#### Your objective
In the article below on parsing HTML with CSS selectors, what does it say XPath can select that CSS selectors cannot?

Parsing HTML with CSS Selectors

by Bernardas Ališauskas Apr 11, 2024

#data-parsing #css-selectors

When it comes to parsing web scraped HTML content, there are multiple techniques to select the data we want. For simple text parsing - various text parsing techniques like regular expression can be used. However, HTML is designed to be a machine-readable text structure - we can take advantage of this fact and use special path languages like CSS selectors to extract data in a much more efficient and reliable way!

In this article, we'll be taking a deep look at this unique path language and how can we use it to extract needed details from modern, complex HTML documents.

What Are CSS Selectors?

If ever done some web development, you are probably familiar with CSS selectors for applying styles to HTML websites - we can use the same tool for parsing HTML data!
Cascading Style Sheets protocol offers a unique path language for selecting HTML nodes to apply style to - these are called CSS Selectors. While this path language is designed to find nodes for styling, we can also use it to find nodes for parsing and navigation in our web scrapers.

CSS selectors tend to be brief but powerful enough for most web-scraping related parsing. Let's take a quick look at common pros and cons, especially compared to Xpath selectors:

Parsing HTML with Xpath

Introduction to xpath in the context of web-scraping. How to extract data from HTML documents using xpath, best practices and available tools.

Pros:

Brief and simple to read - which in turn means easier to maintain.
Made for the web. Since CSS selectors are used to apply styles for content, that means our web scraper should be able to select elements just as our browser can. This, also means this path language has a huge community
Part of web standard - meaning it's built-in web browsers and many other web tools which makes CSS selectors very accessible!

Cons:

Only capable of selecting nodes, where's xpath can select node attributes too. However, many CSS selector clients expand functionality with their own extra syntax. For example, for selecting node attributes or inner text extra pseudo classes like ::attr, ::text or simple client methods like .text() or .attribute() are being added as extra functionality.
Not very extendible. Unlike XPATH, CSS selector clients tend to offer less opportunity for extensions.
Not as powerful as XPATH. We'll explore this more later but generally, CSS selectors might not be able to traverse HTML trees as freely as XPATH selectors.

HTML Overview

HTML (HyperText Markup Language) is designed to be easily machine-readable and parsable. In other words, HTML follows a tree-like structure of nodes and their attributes, which we can easily navigate programmatically.

#### Stored data

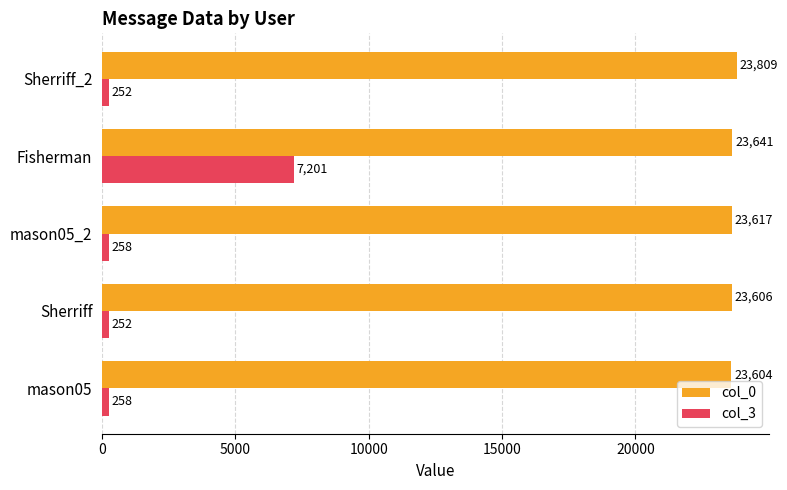

What is the minimum value shown in the chart?

252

#### Response to the exercise
Node attributes.